Attorney General Wally Oppal said Winston Blackmore is charged with marrying 20 women, while James Oler is accused of marrying two women.

“This has been a very complex issue,” Oppal said. “It’s been with us for well over 20 years.”

Blackmore, long known as “the Bishop of Bountiful,” runs an independent sect of about 400 members in the town of Bountiful. He once ran the Canadian arm of the Utah-based Fundamentalist Church of Jesus Christ of Latter-day Saints, but was ejected in 2003 by that group’s leader, Warren Jeffs.

Oler is the bishop of Bountiful’s FLDS community loyal to Jeffs. Even though many of the town’s residents are related or have same last name, followers of the two leaders are splintered and are not allowed to talk with each other.

FLDS members practice polygamy in arranged marriages, a tradition tied to the early theology of the Mormon church. Mormons renounced polygamy in 1890 as a condition of Utah’s statehood.

Last June, Oppal appointed a special prosecutor to look into allegations of criminal abuse at Bountiful despite two earlier legal opinions that said it would be difficult to proceed with criminal charges for polygamy itself.

Blackmore openly acknowledges having numerous wives and dozens of children but has said his community abhors sexual abuse of children.

Oppal said some legal experts believe polygamy charges won’t withstand a constitutional challenge in Canada over the issue of freedom of religion.
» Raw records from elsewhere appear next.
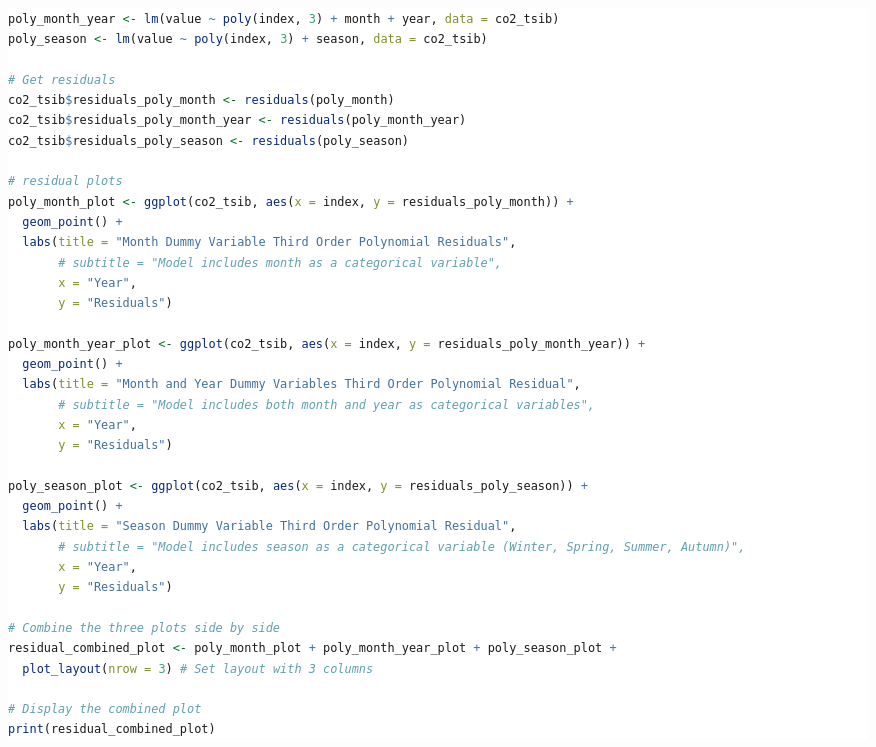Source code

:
 ``` r
poly_month_year <- lm(value ~ poly(index, 3) + month + year, data = co2_tsib)
poly_season <- lm(value ~ poly(index, 3) + season, data = co2_tsib)

# Get residuals
co2_tsib$residuals_poly_month <- residuals(poly_month)
co2_tsib$residuals_poly_month_year <- residuals(poly_month_year)
co2_tsib$residuals_poly_season <- residuals(poly_season)

# residual plots
poly_month_plot <- ggplot(co2_tsib, aes(x = index, y = residuals_poly_month)) +
  geom_point() +
  labs(title = "Month Dummy Variable Third Order Polynomial Residuals", 
       # subtitle = "Model includes month as a categorical variable", 
       x = "Year", 
       y = "Residuals")

poly_month_year_plot <- ggplot(co2_tsib, aes(x = index, y = residuals_poly_month_year)) +
  geom_point() +
  labs(title = "Month and Year Dummy Variables Third Order Polynomial Residual", 
       # subtitle = "Model includes both month and year as categorical variables", 
       x = "Year", 
       y = "Residuals")

poly_season_plot <- ggplot(co2_tsib, aes(x = index, y = residuals_poly_season)) +
  geom_point() +
  labs(title = "Season Dummy Variable Third Order Polynomial Residual", 
       # subtitle = "Model includes season as a categorical variable (Winter, Spring, Summer, Autumn)", 
       x = "Year", 
       y = "Residuals")

# Combine the three plots side by side
residual_combined_plot <- poly_month_plot + poly_month_year_plot + poly_season_plot +
  plot_layout(nrow = 3) # Set layout with 3 columns

# Display the combined plot
print(residual_combined_plot)
```
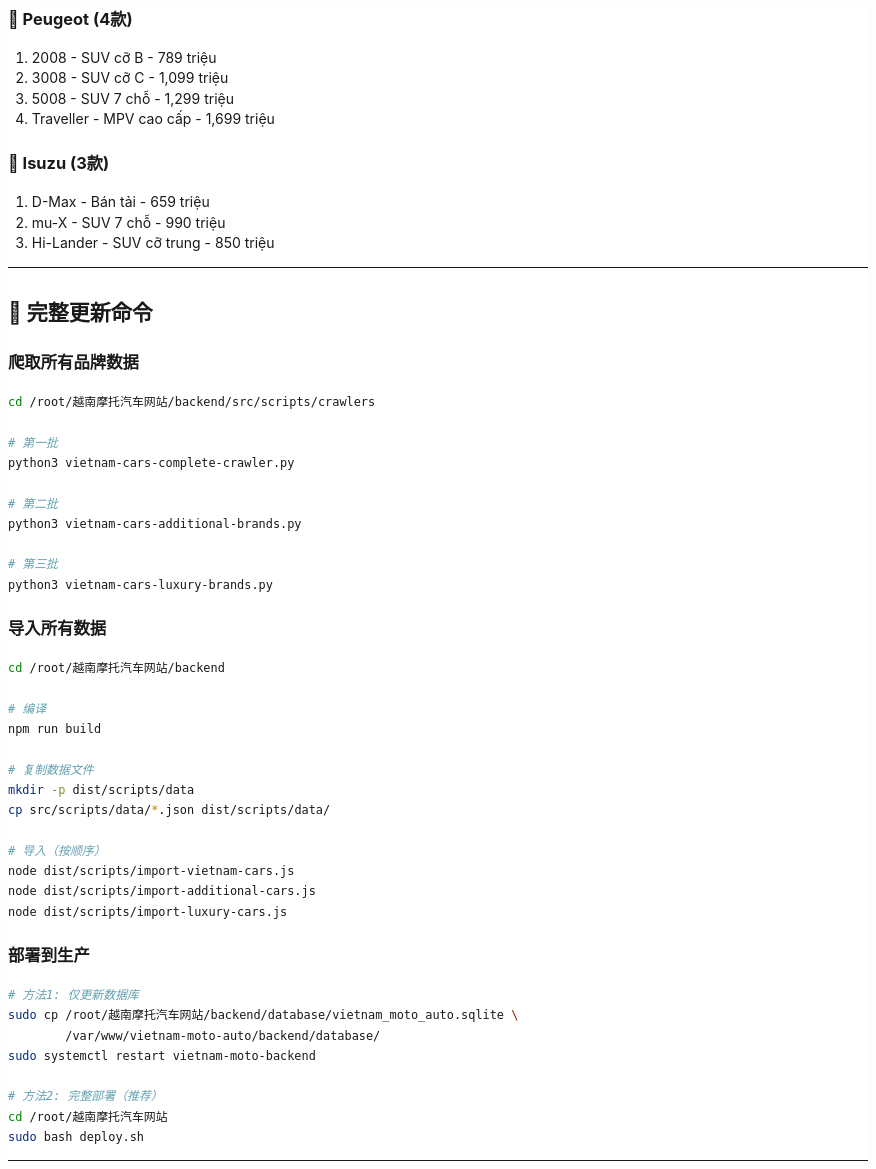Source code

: ### 🚗 Peugeot (4款)
1. 2008 - SUV cỡ B - 789 triệu
2. 3008 - SUV cỡ C - 1,099 triệu
3. 5008 - SUV 7 chỗ - 1,299 triệu
4. Traveller - MPV cao cấp - 1,699 triệu

### 🚗 Isuzu (3款)
1. D-Max - Bán tải - 659 triệu
2. mu-X - SUV 7 chỗ - 990 triệu
3. Hi-Lander - SUV cỡ trung - 850 triệu

---

## 🔄 完整更新命令

### 爬取所有品牌数据
```bash
cd /root/越南摩托汽车网站/backend/src/scripts/crawlers

# 第一批
python3 vietnam-cars-complete-crawler.py

# 第二批
python3 vietnam-cars-additional-brands.py

# 第三批
python3 vietnam-cars-luxury-brands.py
```

### 导入所有数据
```bash
cd /root/越南摩托汽车网站/backend

# 编译
npm run build

# 复制数据文件
mkdir -p dist/scripts/data
cp src/scripts/data/*.json dist/scripts/data/

# 导入（按顺序）
node dist/scripts/import-vietnam-cars.js
node dist/scripts/import-additional-cars.js
node dist/scripts/import-luxury-cars.js
```

### 部署到生产
```bash
# 方法1: 仅更新数据库
sudo cp /root/越南摩托汽车网站/backend/database/vietnam_moto_auto.sqlite \
        /var/www/vietnam-moto-auto/backend/database/
sudo systemctl restart vietnam-moto-backend

# 方法2: 完整部署（推荐）
cd /root/越南摩托汽车网站
sudo bash deploy.sh
```

---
“I’ve always taken the position that’s a valid offense in law,” Oppal said. “And if someone says that it’s contrary to their religion, let a judge make that decision.”

The FLDS, with an estimated 10,000 members, is headquartered in Colorado City, Ariz., and Hildale, Utah. In 1947, a small group moved just across the border into Lister, British Columbia. The newcomers dubbed the pristine spot at the base of a snowy mountain range Bountiful.

Besides an estimated 1,000 Canadians living in Bountiful, the U.S. Embassy estimates there are about 300 Americans there who are loyal to Blackmore and 200 others who follow Jeffs, who is in jail awaiting trial in Arizona on four counts of being an accomplice to sexual conduct with a minor.